LeBron James' vote of confidence for Luke Walton is a kiss of death
LeBron getting coaches fired... So he gave Luke Walton a vote of confidence. So you know what that means... Suspect kiss of death. ... You know what that means when LeBron says, no, I like Luke Walton. Yeah, you're done.
Merril Hoge on CTE and "Brainwashed"
Former NFL player and analyst Merril Hoge joined the show for a much more serious discussion about his new book, *Brainwashed: The Bad Science Behind CTE and the Plot to Destroy Football*. Hoge shared his personal story of being the first player retired due to concussion testing and explained why he feels the current narrative around CTE has bypassed actual scientific rigor.
Science has not proven what causes CTE or what CTE causes
It probably sparked the book more than anything is when i kept hearing this from the experts... is a pattern we don't know what causes it and we don't know what it causes we have cases where people have played football people who've played sports and people have not played sports and not had concussions and not had history of head trauma.
Hoge didn't hold back on the terminology being used in the media today, specifically taking aim at terms that fans and analysts use every single Sunday.
Subconcussion is not a scientific term and its use is misleading
You just used it as if it's common knowledge... You used the word subconcussion.
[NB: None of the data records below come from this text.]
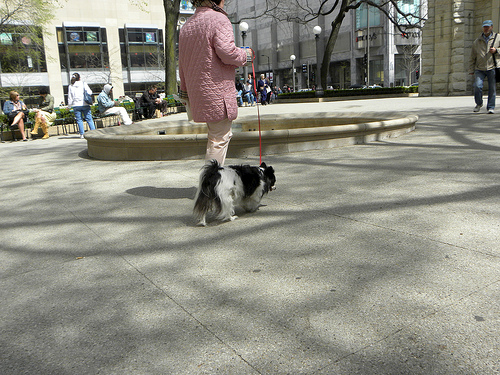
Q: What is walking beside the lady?
A: A small dog.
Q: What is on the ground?
A: Shadows.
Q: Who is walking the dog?
A: The woman.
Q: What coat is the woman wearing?
A: A pink coat.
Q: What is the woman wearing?
A: A pink coat.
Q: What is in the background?
A: A bare tree.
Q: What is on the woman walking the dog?
A: The pink jacket.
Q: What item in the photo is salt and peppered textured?
A: The concrete sidewalk slab.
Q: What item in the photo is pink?
A: The heavy winter coat.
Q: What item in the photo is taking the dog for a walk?
A: The woman.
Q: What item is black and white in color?
A: The dog.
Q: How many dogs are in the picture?
A: One.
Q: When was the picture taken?
A: During the day.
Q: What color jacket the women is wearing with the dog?
A: Pink.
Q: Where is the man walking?
A: Toward the women.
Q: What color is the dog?
A: Black and white.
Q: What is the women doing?
A: Walking the dog.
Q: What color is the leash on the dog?
A: Red.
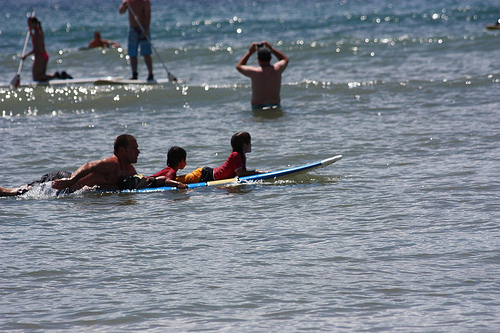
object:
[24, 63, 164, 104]
paddle board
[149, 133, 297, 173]
children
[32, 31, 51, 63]
bikini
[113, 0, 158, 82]
man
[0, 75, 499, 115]
wave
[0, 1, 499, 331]
ocean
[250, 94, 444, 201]
sea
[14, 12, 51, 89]
woman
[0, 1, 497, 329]
water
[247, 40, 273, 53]
hands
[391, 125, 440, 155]
ground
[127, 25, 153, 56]
swim trunks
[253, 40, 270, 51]
camera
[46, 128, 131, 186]
man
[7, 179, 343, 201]
surfboard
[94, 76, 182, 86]
board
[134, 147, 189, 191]
kid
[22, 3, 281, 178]
people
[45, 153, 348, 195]
paddle board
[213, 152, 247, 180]
shirt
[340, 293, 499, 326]
water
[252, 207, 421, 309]
water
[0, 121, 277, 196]
people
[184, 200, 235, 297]
water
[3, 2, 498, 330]
open day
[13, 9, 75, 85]
person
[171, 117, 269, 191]
child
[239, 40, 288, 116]
man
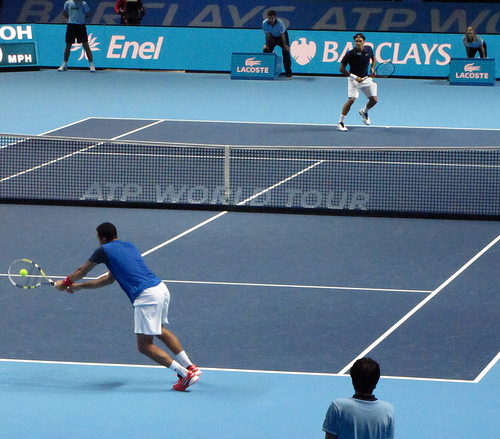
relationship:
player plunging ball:
[54, 221, 200, 394] [13, 259, 37, 281]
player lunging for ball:
[54, 221, 200, 394] [19, 267, 27, 277]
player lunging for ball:
[54, 221, 200, 394] [18, 267, 28, 276]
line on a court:
[327, 233, 497, 377] [4, 68, 496, 433]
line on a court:
[1, 357, 472, 386] [4, 68, 496, 433]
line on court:
[1, 357, 472, 386] [13, 110, 499, 391]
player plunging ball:
[70, 237, 182, 387] [11, 250, 34, 295]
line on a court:
[1, 343, 477, 395] [4, 68, 496, 433]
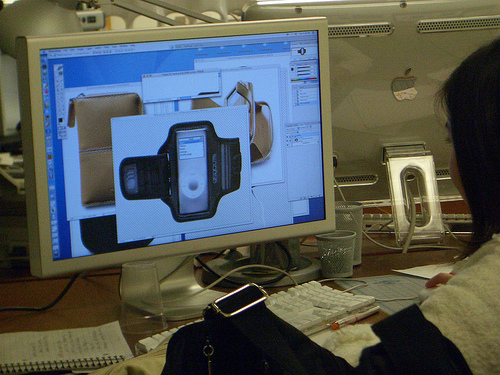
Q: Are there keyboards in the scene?
A: Yes, there is a keyboard.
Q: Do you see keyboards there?
A: Yes, there is a keyboard.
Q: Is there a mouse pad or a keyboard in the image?
A: Yes, there is a keyboard.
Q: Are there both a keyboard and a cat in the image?
A: No, there is a keyboard but no cats.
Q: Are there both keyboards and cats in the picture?
A: No, there is a keyboard but no cats.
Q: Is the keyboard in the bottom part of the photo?
A: Yes, the keyboard is in the bottom of the image.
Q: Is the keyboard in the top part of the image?
A: No, the keyboard is in the bottom of the image.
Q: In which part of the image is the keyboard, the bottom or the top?
A: The keyboard is in the bottom of the image.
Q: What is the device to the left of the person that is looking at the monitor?
A: The device is a keyboard.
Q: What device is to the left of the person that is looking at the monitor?
A: The device is a keyboard.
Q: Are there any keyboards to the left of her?
A: Yes, there is a keyboard to the left of the lady.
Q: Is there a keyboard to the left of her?
A: Yes, there is a keyboard to the left of the lady.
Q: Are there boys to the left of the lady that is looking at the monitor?
A: No, there is a keyboard to the left of the lady.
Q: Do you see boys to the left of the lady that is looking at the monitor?
A: No, there is a keyboard to the left of the lady.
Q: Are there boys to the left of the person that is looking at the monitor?
A: No, there is a keyboard to the left of the lady.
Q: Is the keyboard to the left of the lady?
A: Yes, the keyboard is to the left of the lady.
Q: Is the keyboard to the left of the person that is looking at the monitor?
A: Yes, the keyboard is to the left of the lady.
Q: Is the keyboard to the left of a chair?
A: No, the keyboard is to the left of the lady.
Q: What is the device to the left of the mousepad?
A: The device is a keyboard.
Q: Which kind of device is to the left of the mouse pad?
A: The device is a keyboard.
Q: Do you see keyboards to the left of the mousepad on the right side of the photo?
A: Yes, there is a keyboard to the left of the mousepad.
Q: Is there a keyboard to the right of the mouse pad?
A: No, the keyboard is to the left of the mouse pad.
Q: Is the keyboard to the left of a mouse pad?
A: Yes, the keyboard is to the left of a mouse pad.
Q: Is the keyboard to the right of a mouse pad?
A: No, the keyboard is to the left of a mouse pad.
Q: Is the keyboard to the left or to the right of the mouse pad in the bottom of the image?
A: The keyboard is to the left of the mousepad.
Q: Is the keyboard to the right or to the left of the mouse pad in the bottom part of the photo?
A: The keyboard is to the left of the mousepad.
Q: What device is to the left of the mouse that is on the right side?
A: The device is a keyboard.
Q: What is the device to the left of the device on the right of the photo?
A: The device is a keyboard.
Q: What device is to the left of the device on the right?
A: The device is a keyboard.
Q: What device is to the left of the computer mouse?
A: The device is a keyboard.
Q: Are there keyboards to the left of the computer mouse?
A: Yes, there is a keyboard to the left of the computer mouse.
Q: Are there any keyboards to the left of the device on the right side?
A: Yes, there is a keyboard to the left of the computer mouse.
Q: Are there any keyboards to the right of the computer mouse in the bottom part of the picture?
A: No, the keyboard is to the left of the computer mouse.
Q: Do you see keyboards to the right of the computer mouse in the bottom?
A: No, the keyboard is to the left of the computer mouse.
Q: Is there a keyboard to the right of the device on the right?
A: No, the keyboard is to the left of the computer mouse.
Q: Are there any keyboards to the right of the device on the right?
A: No, the keyboard is to the left of the computer mouse.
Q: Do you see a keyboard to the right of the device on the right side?
A: No, the keyboard is to the left of the computer mouse.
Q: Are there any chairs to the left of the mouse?
A: No, there is a keyboard to the left of the mouse.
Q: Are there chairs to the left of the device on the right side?
A: No, there is a keyboard to the left of the mouse.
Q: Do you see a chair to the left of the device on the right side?
A: No, there is a keyboard to the left of the mouse.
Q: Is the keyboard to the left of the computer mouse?
A: Yes, the keyboard is to the left of the computer mouse.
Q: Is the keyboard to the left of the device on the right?
A: Yes, the keyboard is to the left of the computer mouse.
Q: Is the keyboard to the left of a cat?
A: No, the keyboard is to the left of the computer mouse.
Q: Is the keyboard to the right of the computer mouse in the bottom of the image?
A: No, the keyboard is to the left of the mouse.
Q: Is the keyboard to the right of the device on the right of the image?
A: No, the keyboard is to the left of the mouse.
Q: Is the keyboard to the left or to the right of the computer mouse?
A: The keyboard is to the left of the computer mouse.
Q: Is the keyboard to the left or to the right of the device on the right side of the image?
A: The keyboard is to the left of the computer mouse.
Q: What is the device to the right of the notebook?
A: The device is a keyboard.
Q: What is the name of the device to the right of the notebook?
A: The device is a keyboard.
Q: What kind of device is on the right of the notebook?
A: The device is a keyboard.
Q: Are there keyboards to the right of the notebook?
A: Yes, there is a keyboard to the right of the notebook.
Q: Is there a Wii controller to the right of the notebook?
A: No, there is a keyboard to the right of the notebook.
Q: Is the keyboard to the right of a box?
A: No, the keyboard is to the right of the notebook.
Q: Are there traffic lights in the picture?
A: No, there are no traffic lights.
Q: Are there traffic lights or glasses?
A: No, there are no traffic lights or glasses.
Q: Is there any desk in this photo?
A: Yes, there is a desk.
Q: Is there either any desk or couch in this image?
A: Yes, there is a desk.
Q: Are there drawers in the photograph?
A: No, there are no drawers.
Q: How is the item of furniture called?
A: The piece of furniture is a desk.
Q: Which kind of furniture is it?
A: The piece of furniture is a desk.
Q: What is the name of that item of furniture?
A: This is a desk.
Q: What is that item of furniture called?
A: This is a desk.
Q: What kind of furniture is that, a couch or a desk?
A: This is a desk.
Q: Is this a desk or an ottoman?
A: This is a desk.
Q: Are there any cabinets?
A: No, there are no cabinets.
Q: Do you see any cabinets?
A: No, there are no cabinets.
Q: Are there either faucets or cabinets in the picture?
A: No, there are no cabinets or faucets.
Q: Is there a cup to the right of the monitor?
A: Yes, there are cups to the right of the monitor.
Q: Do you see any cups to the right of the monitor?
A: Yes, there are cups to the right of the monitor.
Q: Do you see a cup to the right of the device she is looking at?
A: Yes, there are cups to the right of the monitor.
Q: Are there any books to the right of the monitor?
A: No, there are cups to the right of the monitor.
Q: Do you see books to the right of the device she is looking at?
A: No, there are cups to the right of the monitor.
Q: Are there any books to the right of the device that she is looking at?
A: No, there are cups to the right of the monitor.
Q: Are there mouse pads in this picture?
A: Yes, there is a mouse pad.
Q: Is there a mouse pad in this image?
A: Yes, there is a mouse pad.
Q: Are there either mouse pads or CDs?
A: Yes, there is a mouse pad.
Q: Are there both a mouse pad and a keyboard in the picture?
A: Yes, there are both a mouse pad and a keyboard.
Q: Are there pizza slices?
A: No, there are no pizza slices.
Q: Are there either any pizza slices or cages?
A: No, there are no pizza slices or cages.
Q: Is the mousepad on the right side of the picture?
A: Yes, the mousepad is on the right of the image.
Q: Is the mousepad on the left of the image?
A: No, the mousepad is on the right of the image.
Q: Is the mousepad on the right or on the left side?
A: The mousepad is on the right of the image.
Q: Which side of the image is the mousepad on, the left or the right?
A: The mousepad is on the right of the image.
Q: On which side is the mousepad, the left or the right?
A: The mousepad is on the right of the image.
They haven't even gone through the proper science steps to qualify that as science. ... It's not scientific and so the point is when you don't do the steps of science... there's so many science papers that talk about the abuse of that word, how it's misleading.
While Big Cat and PFT Commenter pushed back on the idea of a literal "plot," Hoge remained steadfast that there is a coordinated effort to legislatively kill the game.
There is a coordinated plot to destroy the game of football
I don't think there's any question there is [a plot]. When you think about... how many sports do you know where there's legislation to try to ban a particular sport, tackle football? Do you know of any other sport?
Stay Woke and Final Thoughts
The show wraps up with an all-time Stay Woke from PFT Commenter regarding LeBron James, the Lakers' salary cap, and a movie that has been in development for what feels like a century.
Space Jam 2 is a front for LeBron James to pay free agents extra money outside the salary cap
Couldnt you just offer [a superstar] a role in Space Jam 2 and through your production company pay him, I don't know, $30 million a year? Kevin Durant takes the veteran minimum on the books and... He's got a fake movie. Follow the checks. Follow the money.
If Kevin Durant ends up as a Monstar on the Lakers' roster next year, remember where you heard it first.
Hopefully Big Cat doesn't actually have to lose that pinky.